• Problem to solve
Would you copy the lines below exactly and omit the images?

• Dataset records
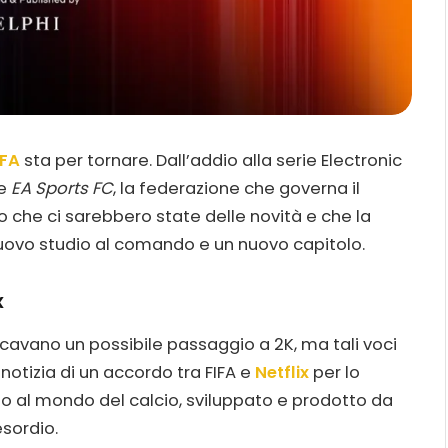
IFA
sta per tornare. Dall’addio alla serie Electronic
ie
EA Sports FC
, la federazione che governa il
 che ci sarebbero state delle novità e che la
nuovo studio al comando e un nuovo capitolo.
x
ndicavano un possibile passaggio a 2K, ma tali voci
 notizia di un accordo tra FIFA e
Netflix
per lo
to al mondo del calcio, sviluppato e prodotto da
esordio.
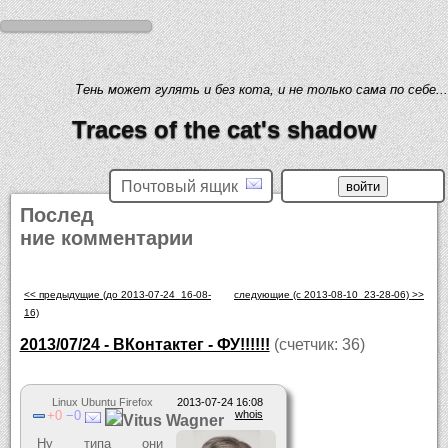
Тень может гулять и без кота, и не только сама по себе...
Traces of the cat's shadow
Почтовый ящик
Послед
ние комментарии
<< предыдущие (до 2013-07-24_16-08-
следующие (c 2013-08-10_23-28-06) >>
16)
2013/07/24 - ВКонтактег - ФУ!!!!!!
(счетчик: 36)
Linux Ubuntu Firefox
2013-07-24 16:08
0
0
whois
Vitus Wagner
Ну типа они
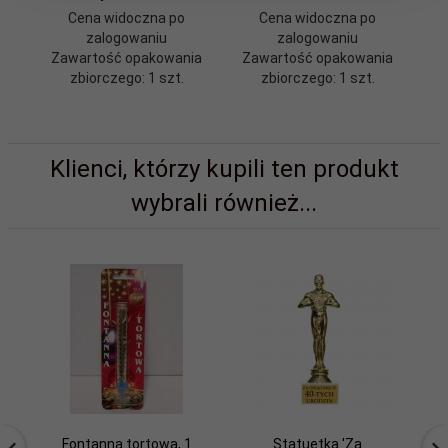
Cena widoczna po
Cena widoczna po
zalogowaniu
zalogowaniu
Zawartość opakowania
Zawartość opakowania
Z
zbiorczego: 1 szt.
zbiorczego: 1 szt.
Klienci, którzy kupili ten produkt
wybrali również...
Fontanna tortowa, 1
Statuetka 'Za
St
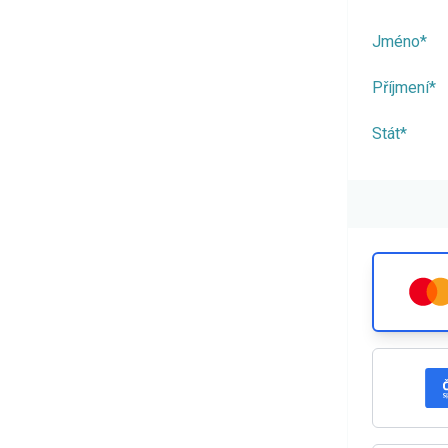
Jméno*
Příjmení*
Stát*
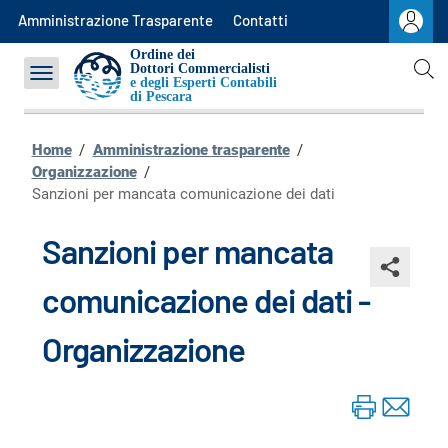
Commissioni
Amministrazione Trasparente
Contatti
OCC
Ordine dei
Dottori Commercialisti
e degli Esperti Contabili
Contatti
di
Pescara
Home
/
Amministrazione trasparente
/
Organizzazione
/
Sanzioni per mancata comunicazione dei dati
Sanzioni per mancata
comunicazione dei dati -
Organizzazione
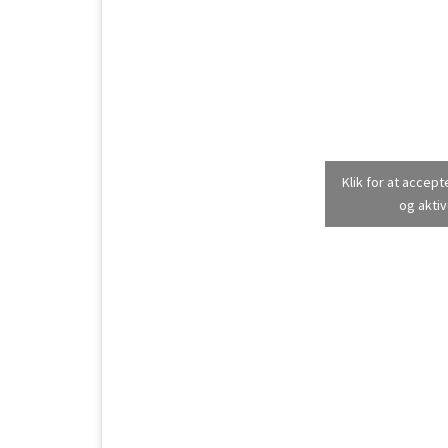
Klik for at accep
og aktiv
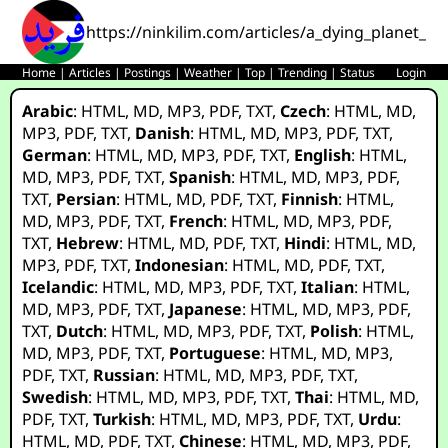
https://ninkilim.com/articles/a_dying_planet_a
Home
|
Articles
|
Postings
|
Weather
|
Top
|
Trending
|
Status
Login
Arabic
:
HTML
,
MD
,
MP3
,
PDF
,
TXT
,
Czech
:
HTML
,
MD
,
MP3
,
PDF
,
TXT
,
Danish
:
HTML
,
MD
,
MP3
,
PDF
,
TXT
,
German
:
HTML
,
MD
,
MP3
,
PDF
,
TXT
,
English
:
HTML
,
MD
,
MP3
,
PDF
,
TXT
,
Spanish
:
HTML
,
MD
,
MP3
,
PDF
,
TXT
,
Persian
:
HTML
,
MD
,
PDF
,
TXT
,
Finnish
:
HTML
,
MD
,
MP3
,
PDF
,
TXT
,
French
:
HTML
,
MD
,
MP3
,
PDF
,
TXT
,
Hebrew
:
HTML
,
MD
,
PDF
,
TXT
,
Hindi
:
HTML
,
MD
,
MP3
,
PDF
,
TXT
,
Indonesian
:
HTML
,
MD
,
PDF
,
TXT
,
Icelandic
:
HTML
,
MD
,
MP3
,
PDF
,
TXT
,
Italian
:
HTML
,
MD
,
MP3
,
PDF
,
TXT
,
Japanese
:
HTML
,
MD
,
MP3
,
PDF
,
TXT
,
Dutch
:
HTML
,
MD
,
MP3
,
PDF
,
TXT
,
Polish
:
HTML
,
MD
,
MP3
,
PDF
,
TXT
,
Portuguese
:
HTML
,
MD
,
MP3
,
PDF
,
TXT
,
Russian
:
HTML
,
MD
,
MP3
,
PDF
,
TXT
,
Swedish
:
HTML
,
MD
,
MP3
,
PDF
,
TXT
,
Thai
:
HTML
,
MD
,
PDF
,
TXT
,
Turkish
:
HTML
,
MD
,
MP3
,
PDF
,
TXT
,
Urdu
:
HTML
,
MD
,
PDF
,
TXT
,
Chinese
:
HTML
,
MD
,
MP3
,
PDF
,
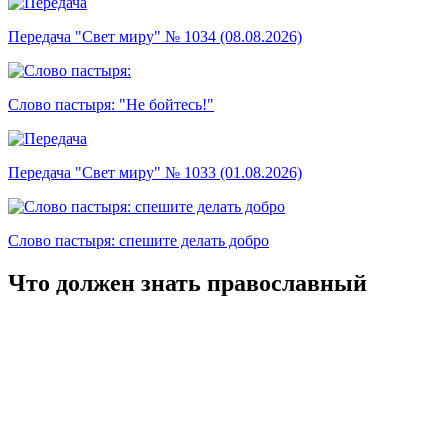
Передача "Свет миру" № 1034 (08.08.2026)
Слово пастыря: "Не бойтесь!"
Передача "Свет миру" № 1033 (01.08.2026)
Слово пастыря: спешите делать добро
Что должен знать православный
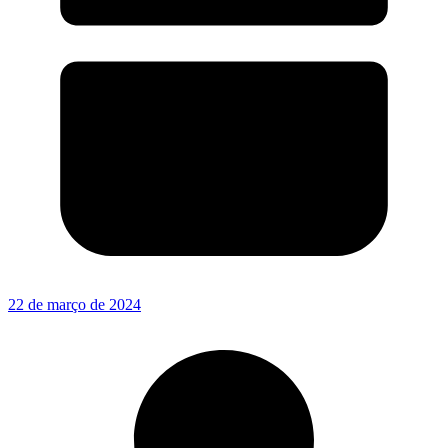
22 de março de 2024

• Solved problem
IFA
sta per tornare. Dall’addio alla serie Electronic
ie
EA Sports FC
, la federazione che governa il
 che ci sarebbero state delle novità e che la
nuovo studio al comando e un nuovo capitolo.
x
ndicavano un possibile passaggio a 2K, ma tali voci
 notizia di un accordo tra FIFA e
Netflix
per lo
to al mondo del calcio, sviluppato e prodotto da
esordio.
Тень может гулять и без кота, и не только сама по себе...
Traces of the cat's shadow
Почтовый ящик
Послед
ние комментарии
<< предыдущие (до 2013-07-24_16-08-
следующие (c 2013-08-10_23-28-06) >>
16)
2013/07/24 - ВКонтактег - ФУ!!!!!!
(счетчик: 36)
Linux Ubuntu Firefox
2013-07-24 16:08
0
0
whois
Vitus Wagner
Ну типа они
Cena widoczna po
Cena widoczna po
zalogowaniu
zalogowaniu
Zawartość opakowania
Zawartość opakowania
Z
zbiorczego: 1 szt.
zbiorczego: 1 szt.
Klienci, którzy kupili ten produkt
wybrali również...
Fontanna tortowa, 1
Statuetka 'Za
St
Jméno*
Příjmení*
Stát*
Commissioni
Amministrazione Trasparente
Contatti
OCC
Ordine dei
Dottori Commercialisti
e degli Esperti Contabili
Contatti
di
Pescara
Home
/
Amministrazione trasparente
/
Organizzazione
/
Sanzioni per mancata comunicazione dei dati
Sanzioni per mancata
comunicazione dei dati -
Organizzazione
Klik for at accep
og aktiv
https://ninkilim.com/articles/a_dying_planet_a
Home
|
Articles
|
Postings
|
Weather
|
Top
|
Trending
|
Status
Login
Arabic
:
HTML
,
MD
,
MP3
,
PDF
,
TXT
,
Czech
:
HTML
,
MD
,
MP3
,
PDF
,
TXT
,
Danish
:
HTML
,
MD
,
MP3
,
PDF
,
TXT
,
German
:
HTML
,
MD
,
MP3
,
PDF
,
TXT
,
English
:
HTML
,
MD
,
MP3
,
PDF
,
TXT
,
Spanish
:
HTML
,
MD
,
MP3
,
PDF
,
TXT
,
Persian
:
HTML
,
MD
,
PDF
,
TXT
,
Finnish
:
HTML
,
MD
,
MP3
,
PDF
,
TXT
,
French
:
HTML
,
MD
,
MP3
,
PDF
,
TXT
,
Hebrew
:
HTML
,
MD
,
PDF
,
TXT
,
Hindi
:
HTML
,
MD
,
MP3
,
PDF
,
TXT
,
Indonesian
:
HTML
,
MD
,
PDF
,
TXT
,
Icelandic
:
HTML
,
MD
,
MP3
,
PDF
,
TXT
,
Italian
:
HTML
,
MD
,
MP3
,
PDF
,
TXT
,
Japanese
:
HTML
,
MD
,
MP3
,
PDF
,
TXT
,
Dutch
:
HTML
,
MD
,
MP3
,
PDF
,
TXT
,
Polish
:
HTML
,
MD
,
MP3
,
PDF
,
TXT
,
Portuguese
:
HTML
,
MD
,
MP3
,
PDF
,
TXT
,
Russian
:
HTML
,
MD
,
MP3
,
PDF
,
TXT
,
Swedish
:
HTML
,
MD
,
MP3
,
PDF
,
TXT
,
Thai
:
HTML
,
MD
,
PDF
,
TXT
,
Turkish
:
HTML
,
MD
,
MP3
,
PDF
,
TXT
,
Urdu
:
HTML
,
MD
,
PDF
,
TXT
,
Chinese
:
HTML
,
MD
,
MP3
,
PDF
,
Передача "Свет миру" № 1034 (08.08.2026)
Слово пастыря: "Не бойтесь!"
Передача "Свет миру" № 1033 (01.08.2026)
Слово пастыря: спешите делать добро
Что должен знать православный
22 de março de 2024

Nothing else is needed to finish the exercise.